Dimanche marquera le premier anniversaire de l'arrivée au pouvoir de Mohamed Morsi. Pour «souligner» l'occasion, un mouvement d'opposition invite des millions d'Égyptiens à manifester pour demander le départ du président islamiste. Les enjeux en quatre questions et réponses.

Q Qui se cache derrière l'appel à manifester ?

R Un mouvement baptisé «Tamarud», ce qui signifie «rebelle» ou «tumulte», né en avril. «Le groupe a été mis sur pied par des jeunes qui ont été au coeur de la révolution de 2011», a dit à La Presse hier une des porte-parole du mouvement, Eslam Elhdary, jointe par téléphone. «Nous voulons que Morsi donne sa démission. Depuis qu'il est au pouvoir, il n'a pas respecté l'esprit de la révolution et beaucoup de gens ont été tués (lors de manifestations). De plus, il donne tout le pouvoir aux Frères musulmans. Nous ne voulons pas de quelqu'un qui divise ainsi le pays». Ce groupe dit avoir amassé 20 millions de signatures d'électeurs égyptiens pour le départ du président. Tamarud demande aux signataires de protester en grand nombre à partir d'aujourd'hui et jusqu'à dimanche, et ce, dans le but de mettre en marche une «seconde révolution». Tamarud, qui reçoit le soutien de ténors de l'opposition, compte présenter sa pétition à la Cour constitutionnelle pour inciter les juges à démettre M. Morsi de ses fonctions.

Q La loi égyptienne permet-elle une destitution du président ?

R «Non, du point de vue juridique, il n'est pas possible de destituer le président. La seule chose qui permettrait son départ serait une nouvelle élection [NDLR: les prochaines élections doivent avoir lieu dans trois ans] ou un coup militaire», explique Rex Brynen, professeur de sciences politiques à l'Université McGill et spécialiste du Moyen-Orient. Selon lui, il est bien peu probable que l'armée décide de renverser Morsi, qui a été élu lors d'élections jugées libres. «Personne ne fait la file en ce moment pour diriger l'Égypte», estime l'expert. Au cours des derniers jours, alors que la tension monte en Égypte - en plus de la campagne de Tamarud, le pays fait face à une pénurie d'essence -, l'armée a été déployée dans les rues des grandes villes. Le commandant de l'armée Abdul Fatah Al-Sissi dit que ses hommes interviendront pour empêcher le pays de plonger dans «un conflit incontrôlable».

Q Comment le président Morsi réagit-il à la campagne dirigée contre lui ?

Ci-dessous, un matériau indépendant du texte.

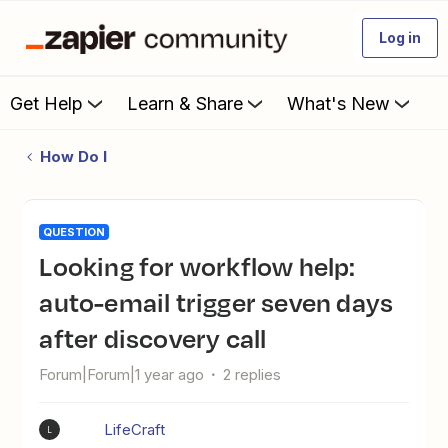
Log in
Get Help
Learn & Share
What's New
How Do I
QUESTION
Looking for workflow help:
auto-email trigger seven days
after discovery call
Forum|Forum|1 year ago
2 replies
LifeCraft
L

R Mercredi soir, le président a prononcé un discours à la nation de deux heures et demie au cours duquel, d'une part, il a admis avoir «fait des erreurs» pendant sa première année au pouvoir, mais où, d'autre part, il a accusé plusieurs politiciens et journalistes d'avoir tout fait pour «saboter la démocratie». Son discours a été reçu dans la colère, place Tahrir. Par ailleurs, en réponse à la campagne de Tamarud, les Frères musulmans ont mis sur pied un autre groupe, «Tagarud» ou «impartialité». Les partisans de Tagarud sont eux aussi invités à manifester ce week-end, cette fois en soutien au président Morsi. En novembre dernier, des manifestations concurrentes entre anti et pro-Morsi ont fait des dizaines de morts et des centaines de blessés, au Caire et à Alexandrie. Plusieurs craignent le même genre de confrontation pendant la fin de semaine. Selon plusieurs médias, beaucoup d'Égyptiens ont fait des provisions afin d'éviter de sortir pendant les troubles.

Q Comment peut-on évaluer la performance de Mohamed Morsi après un an au pouvoir ?

R «Il y a des choses dont on ne peut pas tenir Morsi responsable. Il a hérité d'une économie en déroute et souvent, son opposition n'est pas très raisonnable, note Rex Brynen. De manière générale, cependant, sa première année est un désastre. Il n'est pas capable de tendre la main à son opposition. Il a fait tous les faux pas qu'il pouvait faire», juge l'expert, rappelant le référendum contesté sur la constitution et les tentatives de Morsi de se mettre au-dessus de la loi. Rex Brynen croit que l'Égypte avait besoin d'un Nelson Mandela, capable de mettre de côté la partisanerie pour réconcilier le pays après la révolution. «Morsi est loin d'être un Mandela. C'est plutôt un politicien en bas de la moyenne», conclut-il.

- Avec Al-Ahram, la BBC, le New York Times et le Christian Science Monitor.